Costs like operating losses, employee training, overhead, and costs to open new facilities should be expensed, not capitalized
When should parts of an asset be capitalized separately?
Significant components (e.g., roof of a building) should be capitalized separately if they have different useful lives or depreciation patterns.
Smaller, similar items can be grouped into one asset.
What costs are included in the capitalized cost of PP&E?
Acquisition costs (purchase price, delivery, installation).
Preparation costs (site preparation, assembly).
Costs for disposal obligations (e.g., site restoration).
What costs are included in the capitalization of self-constructed assets?

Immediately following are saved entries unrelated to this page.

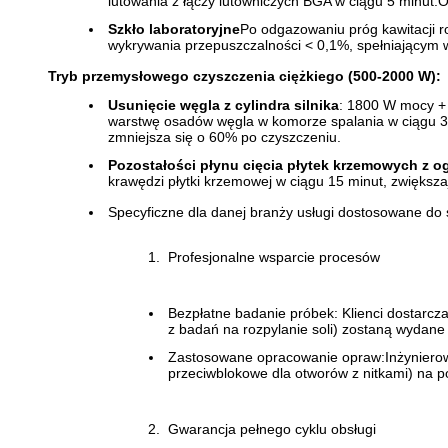
lutowania z łączy lutowniczych BGA w ciągu 5 minut.
Szkło laboratoryjne
Po odgazowaniu próg kawitacji r
wykrywania przepuszczalności < 0,1%, spełniającym w
Tryb przemysłowego czyszczenia ciężkiego (500-2000 W):
Usunięcie węgla z cylindra silnika
: 1800 W mocy + 
warstwę osadów węgla w komorze spalania w ciągu 30
zmniejsza się o 60% po czyszczeniu.
Pozostałości płynu cięcia płytek krzemowych z o
krawędzi płytki krzemowej w ciągu 15 minut, zwiększa
Specyficzne dla danej branży usługi dostosowane do 
Profesjonalne wsparcie procesów
Bezpłatne badanie próbek: Klienci dostarcz
z badań na rozpylanie soli) zostaną wydane
Zastosowane opracowanie opraw:Inżynierowie
przeciwblokowe dla otworów z nitkami) na 
Gwarancja pełnego cyklu obsługi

Direct materials, labor, and overhead.
Abnormal waste and excess costs must be expensed.
How should revenue from using a property (e.g., parking lot income) before construction be treated?
The treatment of this revenue can differ between IFRS and ASPE. It may be deducted from the cost of the asset or recognized immediately in income.
What defines commercial substance in an asset exchange?
Commercial substance exists if there is a significant change in expected future cash flows, reflecting a change in value, amount, timing, or risk of those flows.
How should a gain or loss be recognized in an asset exchange with commercial substance?
Any difference between the carrying value of the asset given up and the fair value of the asset received results in a gain or loss, which should be recognized in net income.
What is a non-reciprocal transfer?
A non-reciprocal transfer is a transfer of assets in one direction only, where nothing is given in exchange.
Examples include donations, gifts, and government grants.
How should government assistance be recognized in income?
Government assistance can be recognized either as revenue or as a cost reduction. If it is related to an asset, it can be deferred and amortized over the asset’s life, or it can reduce the cost of the asset.
How should government grants for specific expenditures be treated?
For current expenditures, grants should be recognized in income in the same period as the related expenses. If the grant is conditional upon a future activity or event, the contingency should be disclosed in the financial statement notes.
What is the difference between the cost reduction method and the deferral method for government assistance?
The cost reduction method reduces the asset’s carrying value, affecting future depreciation. The deferral method records the grant as a deferred credit and amortizes it over the asset’s useful life, recognizing the amount in each year’s income.